U.S. Maritime Administrator Mark H. Buzby, right, and PHASTAR founder Drew Ferguson meet with students at Davis Aerospace and Maritime High School. 

 

CMSD NEWS BUREAU

2/6/2018

Graduates of CMSD’s Davis Aerospace and Maritime High School will have a great opportunity to enter a dynamic sector of the workforce during a time of rapid change, U.S. Maritime Administrator Mark H. Buzby told some of the students Tuesday.

Then he added: “Don’t waste it.”

Buzby, a retired admiral who oversees the U.S. Merchant Marine, was in Cleveland to speak at the Great Lakes Waterways Conference. But first he toured Davis A&M, which opened this school year with ninth-graders.

The school, located downtown on Lakeside Avenue, teaches science, technology, engineering and mathematics, or STEM education, through the lens of the aerospace and maritime industries. Graduates will have a chance to obtain industry certification or go on to college and study for any field they choose.

Buzby said the introduction to maritime studies in high school is unusual and added that Davis graduates can bring “fresh minds” to new challenges.

For example, he expects advancement in 3-D printing to allow manufacturing on site. As a result, ships that carry raw materials could replace vessels designed to transport finished goods.

Members of the inaugural class at Davis asked Buzby about his education and military experience. He seized openings to offer advice.

“The skills you’re learning to do, that you’re getting exposed to, it’s huge,” he said. “I wish I had the opportunity you have.”
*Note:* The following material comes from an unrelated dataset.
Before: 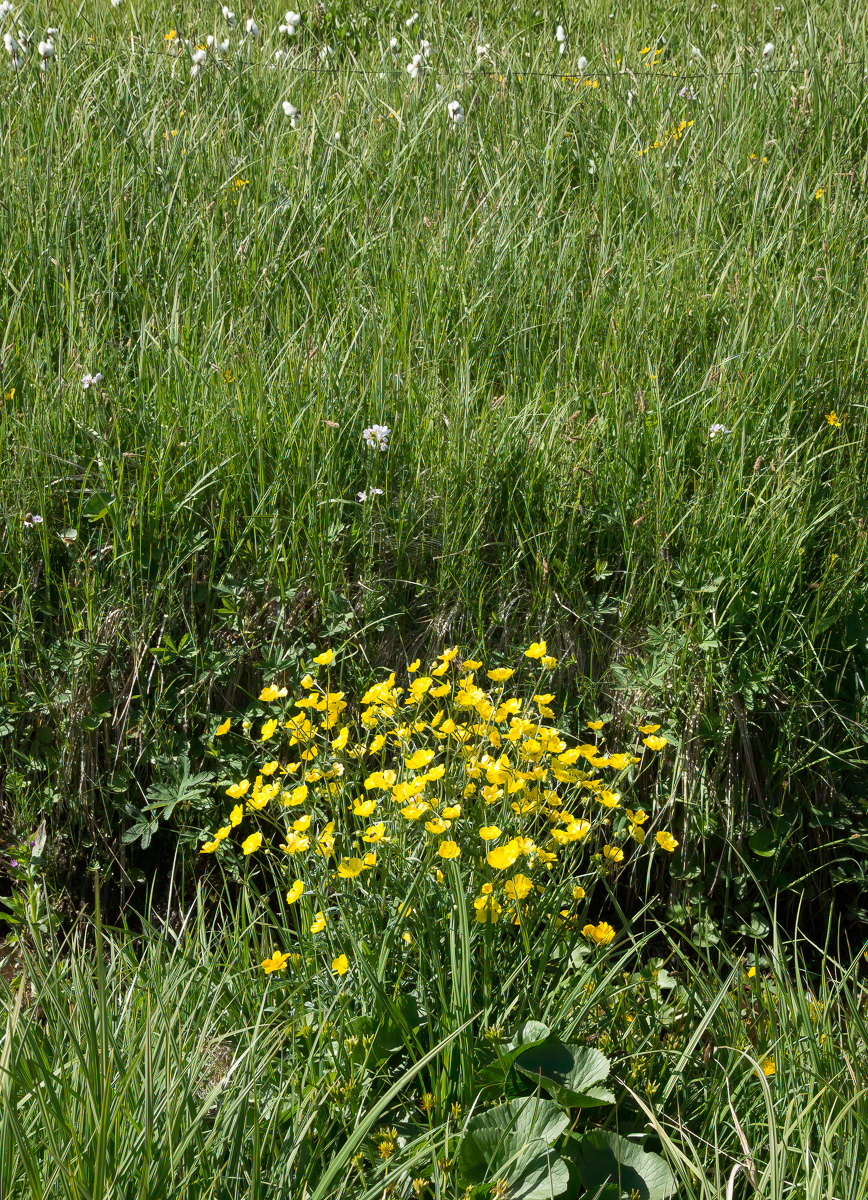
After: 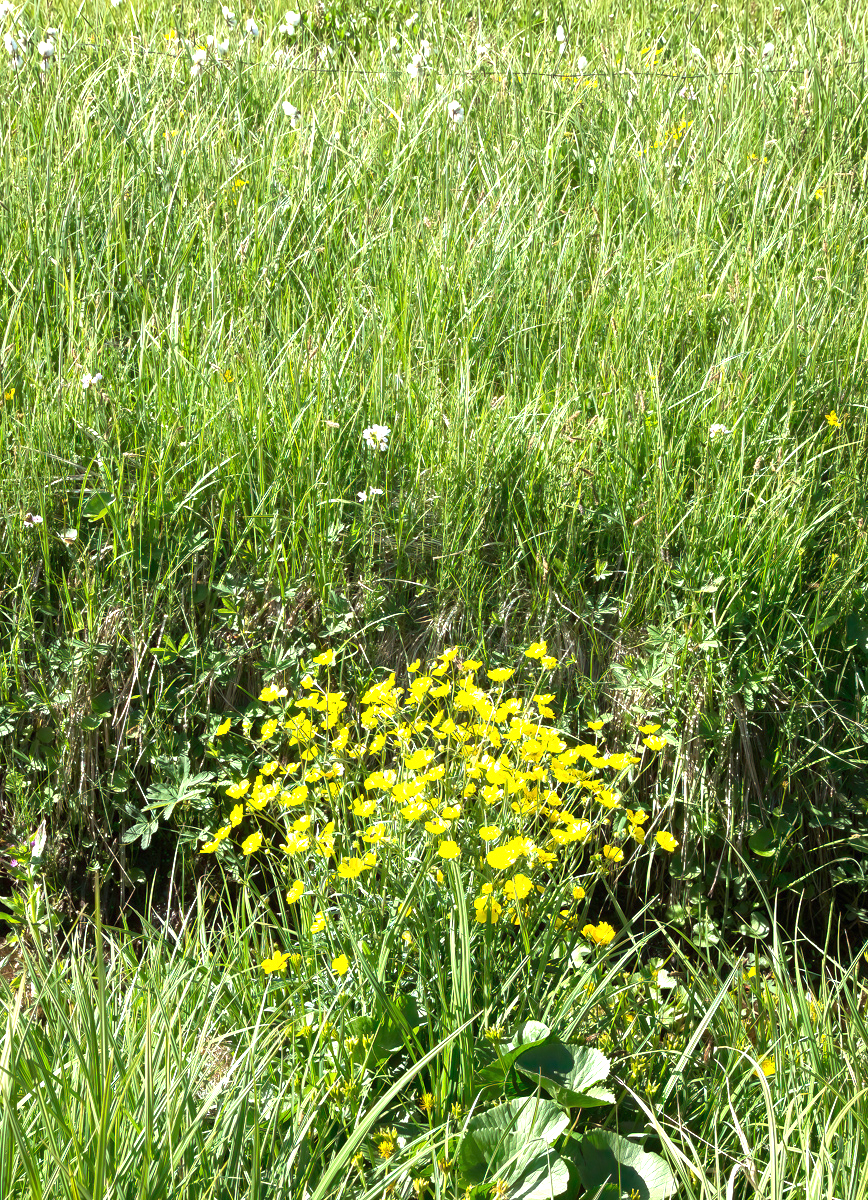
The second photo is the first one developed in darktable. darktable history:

Earlier in the day, nautically themed public schools -- some under way for years, others that like Davis are just getting their sea legs, came together at the CMSD school to share progress and strategies.

The Great Lakes K-12 Maritime Educators Meeting was held in conjunction with the waterways conference. Besides Davis, participants represented established schools in Toledo and Buffalo and schools to be launched in Erie, Pa., and Chicago.

Speakers cautioned that the schools’ development will take time. Davis A&M has only about 50 ninth-graders, half of capacity, but Principal Tim Jones said registration for the incoming class is running ahead of last year’s pace.

Davis is just one in a series of options that CMSD has developed under The Cleveland Plan, a customized blueprint for education reform in the city.

Jones said the curriculum, which is still evolving, includes or is expected to include courses such as marine science, aviation science, physics, boat design and building and computer science.

The school has a Fab Lab for manufacturing, paid for with a grant from the Office of Naval Research, and simulators that allow students to practice steering a ship into the San Francisco or New York harbors. Jones expects students to take to the water this year in an old Coast Guard boat.

Davis collects input from partners who so far include Cleveland’s airport, a Cleveland-based Coast Guard district command, Kent State University’s aviation program and PHASTAR, a nonprofit that pitched the aerospace and maritime concept to the District.

PHASTAR, which has an office and three full-time employees at Davis A&M, thought about opening a charter school, but planning coincided with CMSD’s development of small, personalized school models with specialties such as information technology, digital arts and science and health.

“The District has really made it possible for these innovative programs to start,” said PHASTAR founder Drew Ferguson, an airplane pilot and boat captain. “Our timing was pure luck. It fell right into where the District was.”